In formal terms the research proceeds on the basis of the following definition of the word “problem”.

A problem relating to real-world manifestations of human activity systems is a condition characterised by a sense of mismatch, which eludes precise definition, between what is perceived to be actuality and what is perceived might become actuality.

In the early stages of the research it was accepted that whereas the definition of structured problems implies what will be accepted as “a solution”, unstructured problems – the concern of the research – must not be pressed into a structured form but must somehow be tackled in the absence of any firm definition of them.

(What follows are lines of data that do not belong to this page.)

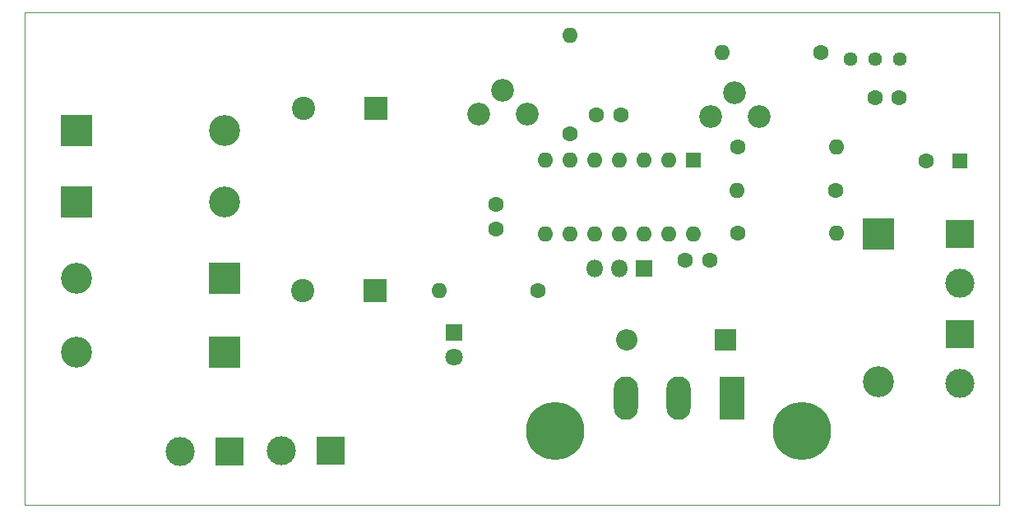
<source format=gbs>
G04 #@! TF.GenerationSoftware,KiCad,Pcbnew,6.0.4-6f826c9f35~116~ubuntu20.04.1*
G04 #@! TF.CreationDate,2022-06-01T22:01:38-03:00*
G04 #@! TF.ProjectId,Kicad_Projects,4b696361-645f-4507-926f-6a656374732e,rev?*
G04 #@! TF.SameCoordinates,Original*
G04 #@! TF.FileFunction,Soldermask,Bot*
G04 #@! TF.FilePolarity,Negative*
%FSLAX46Y46*%
G04 Gerber Fmt 4.6, Leading zero omitted, Abs format (unit mm)*
G04 Created by KiCad (PCBNEW 6.0.4-6f826c9f35~116~ubuntu20.04.1) date 2022-06-01 22:01:38*
%MOMM*%
%LPD*%
G01*
G04 APERTURE LIST*
G04 #@! TA.AperFunction,Profile*
%ADD10C,0.100000*%
G04 #@! TD*
%ADD11C,1.600000*%
%ADD12O,1.600000X1.600000*%
%ADD13C,2.340000*%
%ADD14R,1.800000X1.800000*%
%ADD15O,1.800000X1.800000*%
%ADD16R,2.400000X2.400000*%
%ADD17C,2.400000*%
%ADD18R,2.500000X4.500000*%
%ADD19O,2.500000X4.500000*%
%ADD20R,3.200000X3.200000*%
%ADD21O,3.200000X3.200000*%
%ADD22R,2.200000X2.200000*%
%ADD23O,2.200000X2.200000*%
%ADD24C,6.000000*%
%ADD25C,1.440000*%
%ADD26R,3.000000X3.000000*%
%ADD27C,3.000000*%
%ADD28R,1.600000X1.600000*%
%ADD29C,1.800000*%
G04 APERTURE END LIST*
D10*
X63500000Y-72390000D02*
X63500000Y-123190000D01*
X163830000Y-123190000D02*
X163830000Y-72390000D01*
X63500000Y-123190000D02*
X163830000Y-123190000D01*
X163830000Y-72390000D02*
X63500000Y-72390000D01*
D11*
X145416000Y-76489000D03*
D12*
X135256000Y-76489000D03*
D11*
X136907000Y-95158000D03*
D12*
X147067000Y-95158000D03*
D13*
X134051000Y-83115000D03*
X136551000Y-80615000D03*
X139051000Y-83115000D03*
D14*
X127254000Y-98812000D03*
D15*
X124714000Y-98812000D03*
X122174000Y-98812000D03*
D16*
X99568000Y-101092000D03*
D17*
X92068000Y-101092000D03*
D11*
X146940000Y-90713000D03*
D12*
X136780000Y-90713000D03*
D13*
X110175000Y-82861000D03*
X112675000Y-80361000D03*
X115175000Y-82861000D03*
D18*
X136260000Y-112194000D03*
D19*
X130810000Y-112194000D03*
X125360000Y-112194000D03*
D20*
X68834000Y-91948000D03*
D21*
X84074000Y-91948000D03*
D16*
X99651755Y-82296000D03*
D17*
X92151755Y-82296000D03*
D11*
X122322000Y-82966000D03*
X124822000Y-82966000D03*
D22*
X135636000Y-106172000D03*
D23*
X125476000Y-106172000D03*
D20*
X84074000Y-99822000D03*
D21*
X68834000Y-99822000D03*
D20*
X84074000Y-107442000D03*
D21*
X68834000Y-107442000D03*
D20*
X151384000Y-95250000D03*
D21*
X151384000Y-110490000D03*
D24*
X143510000Y-115570000D03*
X118110000Y-115570000D03*
D25*
X148464000Y-77199000D03*
X151004000Y-77199000D03*
X153544000Y-77199000D03*
D26*
X84583000Y-117637000D03*
D27*
X79503000Y-117637000D03*
D11*
X153504000Y-81188000D03*
X151004000Y-81188000D03*
D28*
X132339000Y-87640000D03*
D12*
X129799000Y-87640000D03*
X127259000Y-87640000D03*
X124719000Y-87640000D03*
X122179000Y-87640000D03*
X119639000Y-87640000D03*
X117099000Y-87640000D03*
X117099000Y-95260000D03*
X119639000Y-95260000D03*
X122179000Y-95260000D03*
X124719000Y-95260000D03*
X127259000Y-95260000D03*
X129799000Y-95260000D03*
X132339000Y-95260000D03*
D11*
X136907000Y-86268000D03*
D12*
X147067000Y-86268000D03*
D14*
X107696000Y-105410000D03*
D29*
X107696000Y-107950000D03*
D28*
X159768651Y-87665000D03*
D11*
X156268651Y-87665000D03*
D20*
X68834000Y-84582000D03*
D21*
X84074000Y-84582000D03*
D26*
X159766000Y-95250000D03*
D27*
X159766000Y-100330000D03*
D26*
X159766000Y-105572000D03*
D27*
X159766000Y-110652000D03*
D11*
X133965000Y-97917000D03*
X131465000Y-97917000D03*
X119635000Y-84871000D03*
D12*
X119635000Y-74711000D03*
D11*
X116332000Y-101092000D03*
D12*
X106172000Y-101092000D03*
D11*
X112014000Y-92202000D03*
X112014000Y-94702000D03*
D26*
X94996000Y-117602000D03*
D27*
X89916000Y-117602000D03*
M02*

</source>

They are conditions to be alleviated rather than problems to be solved.

(Checkland, 1981, p. 155)


Systems thinking on “solutions” = to improve the problem situation (Hicks, 2004)

25 October 2010

The first stage in an SSM (Soft System Methodology) investigation involves the careful observation of the problem situation with all its intricate details, and the recording of all that is perceived. This involves collecting qualitative data – such as attitudes and opinions concerning the problem situation, including reactions to our intervention in matters (as external consultants) – as well as quantitative data, and recording this in the form of a “picture”. In this way we try to capture as much as possible of the richness of the real situation. Following this, the essence of these observations is encapsulated in brief descriptions of human activity systems that we hope may later provide relevant insights into the problem situation. Then models of these systems that are consistent with the different viewpoints expressed within the descriptions are drawn. Finally, several comparisons are made of the models with the observations of the real-world situation, which are used in a discussion with the problem owners to suggest systemically desirable and culturally feasible changes that it is hoped will lead to improvements in the problem situation. Note that, unlike many other problem-solving processes, SSM does not explicitly attempt to identify problems, but through its iterative “learning” process it is intended to make changes to the problem situation such that whatever the problem were they no longer exist.